Pasar Malam ini adalah ajang terbesar di sana selain North Sea Jazz dan
Rotterdam Film Festival. Di Pasar Malam ini, atau juga acap disebut Festival
Tong Tong, berkumpul subkultur kaum Indo lainnya: Bahasa Petjok, Indorock,
Keroncong, dan tentunya berbagai makanan khas nusantara era colonial.
Andy
Tielman, dengan Indorock-nya, dianggap sebagai pahlawan kaum Indisch.
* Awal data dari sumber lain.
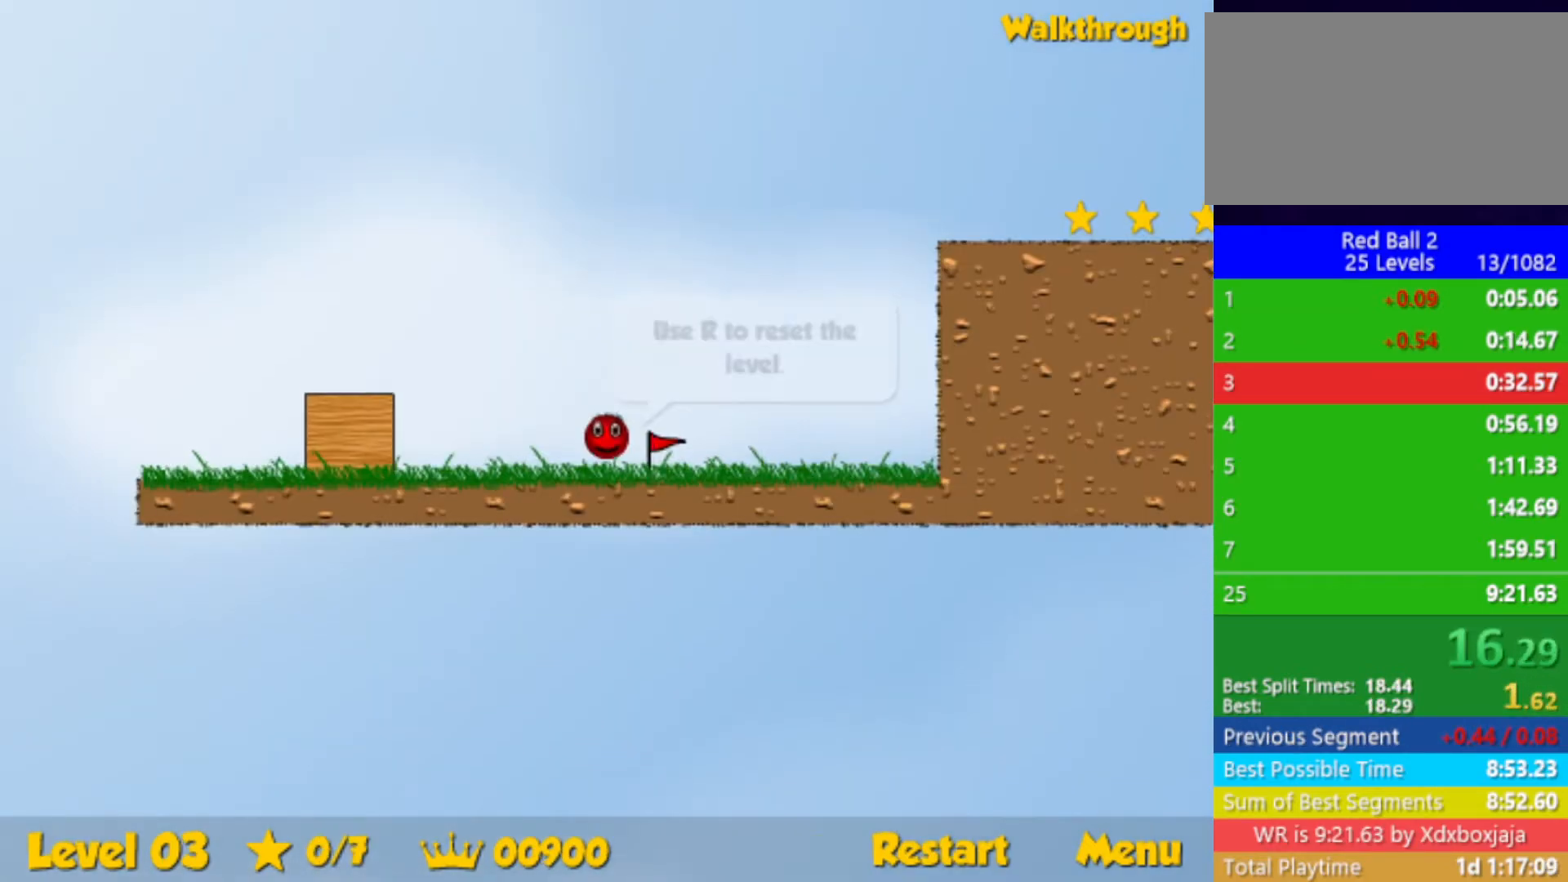
{"keys": ["right"], "events": []}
Pada
2008, sesaat sebelum pulang ke tanah air, saya berada di tengah persiapan acara
Nederpop, yang rencananya saat itu digelar
Oktober 2008, di mana di situ diperdengarkan
pula lagu “Little Baby Rock of Mine”
(1959) yang dianggap sebagai pelopor “NederPop” alias musik pop Belanda. Dan
tentu pengaruh band sekeluarga itu terhadap skena musik, termasuk kekaguman Jan
Akkerman (salah satu gitar terbaik dunia) dan Golden Earring terhadap mereka.
Akhirnya,
dengan lagu debut mereka itu, The Tielman Brothers diterima publik Negeri
Kincir, setelah sebelumnya mereka pergi keliling Eropa,salah satunya ke Belgia,
mengumandangkan irama “rock n roll”, yang kala itu masih asing dan dianggap
pengaruh buruk. Mereka juga lalu berpetualang ke Hamburg. Masalahnya, yang
sering dibahas jika membicarakan Indorock adalah mitos-mitos seperti The
Beatles terinspirasi dari mereka ketika ke Hamburg. Padahal tidak cukup bukti
soal hal ini, mengingat semua band era itu di Hamburg rata-rata memang punya
aksi panggung gila-gilaan. Dan di Museum the Beatles di Liverpool, khususnya di
bagian Hamburg, tidak ada nama The Tielman Brothers sedikitpun di antara daftar
nama yang berjasa pada The Fab Four di era itu.
Tentu
saja berbicara soal subkultur budaya Indisch, khususnya Indorock, tidak hanya
terhenti pada Andy Tielman dan The Tielman Brothers. Buku ini menarik karena,
selain masih sedikit yang membahas
Indorock, juga membahas tentang band-bang Indorock lainnya. Dengan begitu, buku
ini memperkaya wawasan kita tentang genre rock yang nyaris terlupakan ini. Dan
uniknya, ada pembahasan tentang band Indonesia yang juga turut melestarikan
music aliran ini.
Selamat
kepada Bung Donny Anggoro atas terbitnya buku ini.
Kepada
pembaca, selamat menikmati dan berselancar di semesta Indorock!
Jakarta, 28 Juli 2021,
Ekky
Imanjaya
Catatan:
Kata
Pengantar untuk buku Membaca Indorock, Mendengarkan Nostalgia (Penerbit
Pelangi Sastra, 2021) karya Donny Anggoro.